Last Wednesday, I had an anxiety attack. A break down. I was on the train back home and all I wanted to do was to get off the train ASAP.

But, I didn’t. A lady kept me company and tried to distract me. When she got off, I contemplated to get off.

But, I didn’t. I finally did after M told me to and that he’d pick me up. It was one station away from my stop. I figured I’d just ride it all the way home.

But, I didn’t. I got off. Finally.
I broke down and cried. At the station. In public.
I didn’t care.
As soon as M picked me up, I just let myself cry like a baby.
That’s the “ugly” side of extreme anxiety, CPTSD and depression.
The side of me not many people see.

Here’s the thing, there is no need to be strong, to push yourself when you need to be with the way you are at any given moment (you have a meltdown).

You need to do what’s needed. And that’s what I’m bad at doing. I just want to keep going, pushing myself until I can’t function like a human being.

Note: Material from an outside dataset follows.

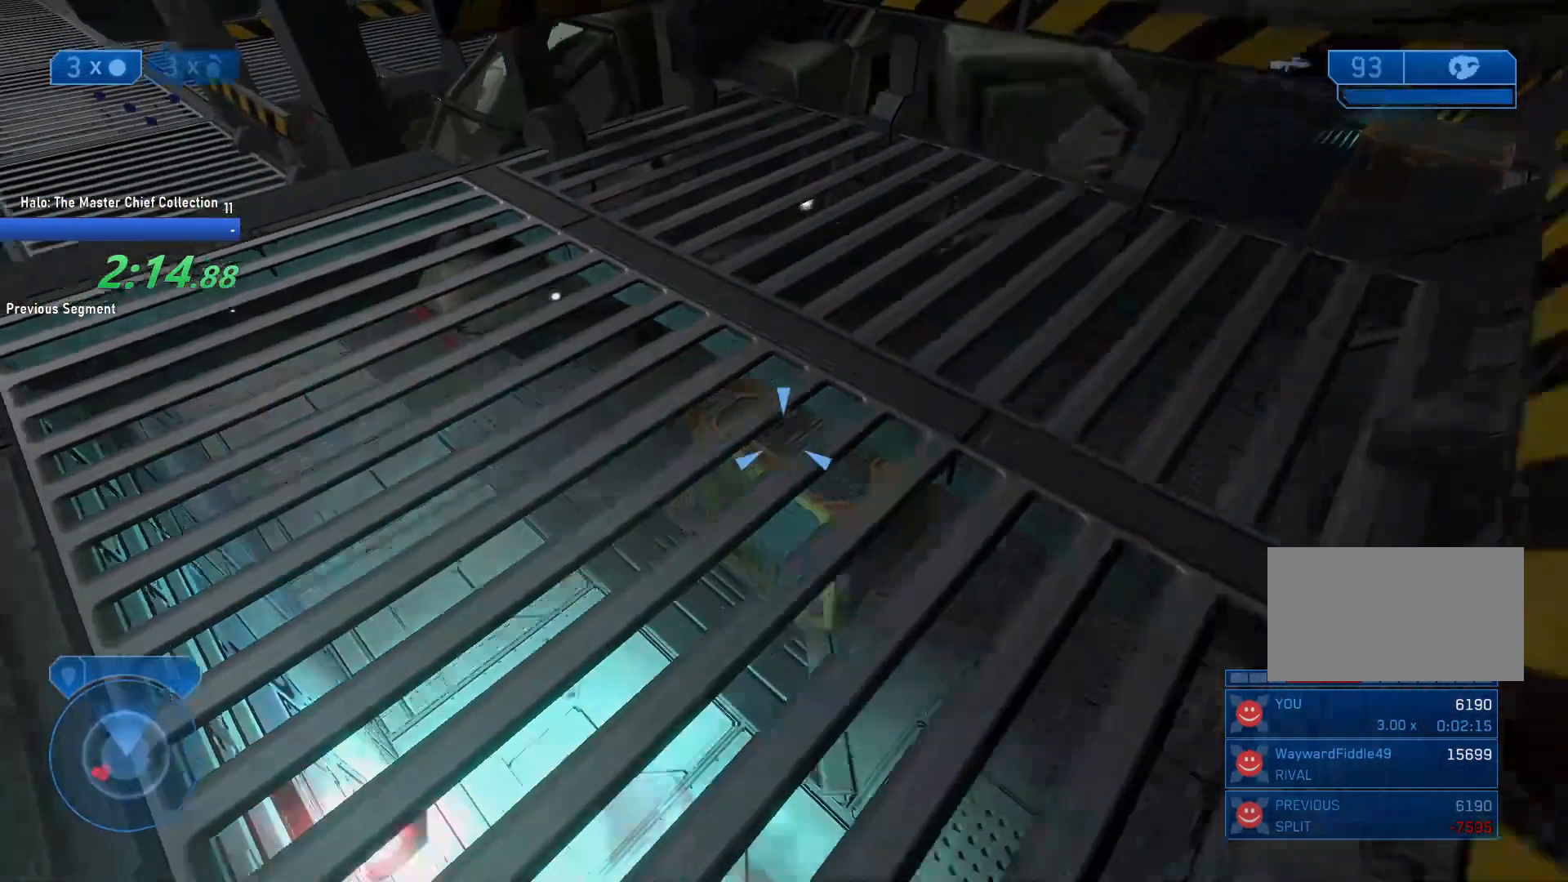
{"keys": [], "mouse": ["left"], "events": [[50, "s", "down"], [83, "d", "up"], [183, "s", "up"], [467, "mouse_left", "down"]]}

My recent meltdown happened because flashbacks and nightmares occur very frequently these days. They fuck with my mind, body and soul. They break me.

But, I pick myself up all the time.
Every damn time.
Because I need to keep fighting this fight.
If I can do it, so can you!

P/S: The image is me having some down time to write, read and educate myself more about CPTSD, anxiety, GAD and other mental health issues that not many people want to talk about. It’s needed. It can help so many people out there.